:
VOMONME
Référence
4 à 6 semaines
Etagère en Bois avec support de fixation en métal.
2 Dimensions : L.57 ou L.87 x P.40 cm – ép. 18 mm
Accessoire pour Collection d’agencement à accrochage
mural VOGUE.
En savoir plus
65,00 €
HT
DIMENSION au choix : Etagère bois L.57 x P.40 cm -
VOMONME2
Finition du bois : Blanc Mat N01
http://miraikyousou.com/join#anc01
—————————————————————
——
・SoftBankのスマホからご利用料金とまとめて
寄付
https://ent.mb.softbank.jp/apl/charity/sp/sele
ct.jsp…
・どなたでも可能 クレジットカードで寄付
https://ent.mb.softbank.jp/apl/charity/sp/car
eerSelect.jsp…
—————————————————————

* * *

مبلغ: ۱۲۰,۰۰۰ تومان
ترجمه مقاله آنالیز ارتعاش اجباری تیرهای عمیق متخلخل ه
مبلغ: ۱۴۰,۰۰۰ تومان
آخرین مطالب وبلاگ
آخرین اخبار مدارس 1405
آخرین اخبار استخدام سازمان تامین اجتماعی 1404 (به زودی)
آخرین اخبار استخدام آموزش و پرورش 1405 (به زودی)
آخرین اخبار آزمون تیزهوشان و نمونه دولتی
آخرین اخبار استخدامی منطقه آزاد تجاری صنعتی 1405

* * *

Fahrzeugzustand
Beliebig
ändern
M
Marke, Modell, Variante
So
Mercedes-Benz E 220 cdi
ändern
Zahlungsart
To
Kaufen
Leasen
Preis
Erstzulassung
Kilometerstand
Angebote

* * *

**Job item**:
If a line in the records above includes the string "charity", copy it.

**Answer to the exercise**:
https://ent.mb.softbank.jp/apl/charity/sp/sele
https://ent.mb.softbank.jp/apl/charity/sp/car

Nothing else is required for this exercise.